1. yardım etmek isteyenlerin aşağıdaki 2 videoyu izlemelerinin (toplamda 1 saat kadar sürüyor) ve gene aşağıda paylaşacağım instagram hesabındaki stroyleri takip etmelerinin önemli olduğu afet.

    video 1 ve video 2

    bu da dilara yıldız'ın instagram hesabı

    resmi kurumların hesaplarından daha farklı bir bakış ve daha gerçek bir yardım yapmak isteyen, maddi durumu iyi, bir başkasına yardım etmeyi gönülden isteyen herkesle bu linkleri paylaşabilir, hem yardımseverlerle depremzedeler arasında köprü kurulmasına yardım edebilirsiniz hem de "orada gerçekten neler oluyor?" diye soruyorsanız, gerçek bilgileri alabilirsiniz.
    #224711 lake of the hell | 4 yıl önce
    0doğa olayı 
  2. üzerinden aylar geçtikten sonra bile dolaylı yoldan travma yaratmaya devam eden deprem.

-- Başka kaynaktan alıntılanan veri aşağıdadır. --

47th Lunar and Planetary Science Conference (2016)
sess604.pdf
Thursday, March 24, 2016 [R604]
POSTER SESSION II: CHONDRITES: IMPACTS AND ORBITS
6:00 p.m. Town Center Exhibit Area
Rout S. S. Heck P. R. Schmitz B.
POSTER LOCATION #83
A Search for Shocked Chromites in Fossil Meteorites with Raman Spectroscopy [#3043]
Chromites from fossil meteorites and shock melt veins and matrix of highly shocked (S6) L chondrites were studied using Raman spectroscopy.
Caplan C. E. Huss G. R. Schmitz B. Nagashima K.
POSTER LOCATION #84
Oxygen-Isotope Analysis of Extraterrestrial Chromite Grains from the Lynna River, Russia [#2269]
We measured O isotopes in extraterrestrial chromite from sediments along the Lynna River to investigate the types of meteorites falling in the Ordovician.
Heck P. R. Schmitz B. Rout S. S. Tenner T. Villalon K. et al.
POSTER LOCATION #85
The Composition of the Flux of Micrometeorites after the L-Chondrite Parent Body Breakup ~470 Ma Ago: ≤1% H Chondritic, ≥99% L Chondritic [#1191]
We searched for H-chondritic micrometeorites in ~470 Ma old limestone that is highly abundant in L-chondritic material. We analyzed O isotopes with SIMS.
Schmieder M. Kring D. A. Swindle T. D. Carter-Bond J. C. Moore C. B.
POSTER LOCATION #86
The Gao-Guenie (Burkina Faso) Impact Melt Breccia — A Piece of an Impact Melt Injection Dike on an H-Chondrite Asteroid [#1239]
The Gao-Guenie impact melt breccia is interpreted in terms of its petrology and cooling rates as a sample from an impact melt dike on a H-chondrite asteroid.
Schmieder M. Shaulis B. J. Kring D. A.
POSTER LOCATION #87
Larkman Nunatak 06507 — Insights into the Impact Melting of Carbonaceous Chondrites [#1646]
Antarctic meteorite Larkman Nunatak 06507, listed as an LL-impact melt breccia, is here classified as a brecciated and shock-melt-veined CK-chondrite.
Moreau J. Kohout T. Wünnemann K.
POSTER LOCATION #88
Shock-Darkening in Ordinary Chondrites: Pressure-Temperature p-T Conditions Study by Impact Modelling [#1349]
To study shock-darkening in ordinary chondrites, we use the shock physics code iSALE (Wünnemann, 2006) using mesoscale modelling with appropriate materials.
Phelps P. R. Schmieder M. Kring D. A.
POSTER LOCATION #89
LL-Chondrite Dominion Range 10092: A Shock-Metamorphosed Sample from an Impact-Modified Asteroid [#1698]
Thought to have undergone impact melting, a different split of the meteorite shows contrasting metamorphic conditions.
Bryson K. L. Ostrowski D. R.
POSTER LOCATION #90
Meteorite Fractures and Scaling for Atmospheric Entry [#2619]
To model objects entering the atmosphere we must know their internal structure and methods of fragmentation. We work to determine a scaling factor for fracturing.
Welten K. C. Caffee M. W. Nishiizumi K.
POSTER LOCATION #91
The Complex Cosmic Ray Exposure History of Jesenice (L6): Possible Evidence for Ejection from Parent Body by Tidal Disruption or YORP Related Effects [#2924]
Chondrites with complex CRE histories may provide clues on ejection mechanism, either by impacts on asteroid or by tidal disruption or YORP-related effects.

    dün gördüğüm rüya, neredeyse 1 ay kadar önce gördüğümden daha korkutucuydu (). annemlerin evin önünde duruyorum. apartmanın alt katı etüt merkezi, önünde durup hem öğretmenlerle muhabbet ediyorum hem de çay içiyorum. önümüzdeki otopark-kaldırım arası küçük alanda da birkaç çocuk top oynuyor. top ana caddeye doğru gidiyor. çocuklar hep bir ağızdan kaldırımdan geçen bir adama "amca, topu atar mısın?" diye bağırıyorlar. adam duruyor, topu da durduruyor ve gelişine abanıyor. her mahalle abisinin doğuştan gelen özelliği olan "kendisine doğru gelen topa gereksiz bir şiddetle ve alakasız bir yönde vurmak" tecelli ediyor: top annemlerin bir alt katındakilerin balkona doğru gidiyor. bu sırada şangırtı duyuyoruz, topun camı kırdığından hepimiz eminiz. topun isabet ettiği yere bakmadan önce adamla göz göze geliyorum; yüzünde hafif bir gülümseme ve hatasının sonuçlarına katlanmayı bekler bir ifade var. gözlerimi topun gittiği yere çevirdiğimde ise, şok oluyorum: top camı kırmış, görüyorum ama balkona açılan kapının yanındaki duvara saplanmış. balkonu incelemeyi sürdürürken, sıvaların eğrilip bükülmeye (kırılmak değil bu) başladığını fark ediyorum. topa vuran adam, apartmana doğru yaklaşarak "bi' topla böyle oluyorsa, zaten tükürükle ayakta duruyordur bu apartman" diyor ve uzanabildiği büyükçe bir sıva parçasını çekiştiriyor. apartman titriyor ve kısa süre sonra da balkon aşağıya doğru eğrilmeye başlıyor. sonrasında da balkon demirleri kopup aşağıya düşüyor. birkaç çocuk, öğretmenler ve "mahalle abisi" halâ balkona bakıyoruz. aynı anda, komşu balkona çıkıyor.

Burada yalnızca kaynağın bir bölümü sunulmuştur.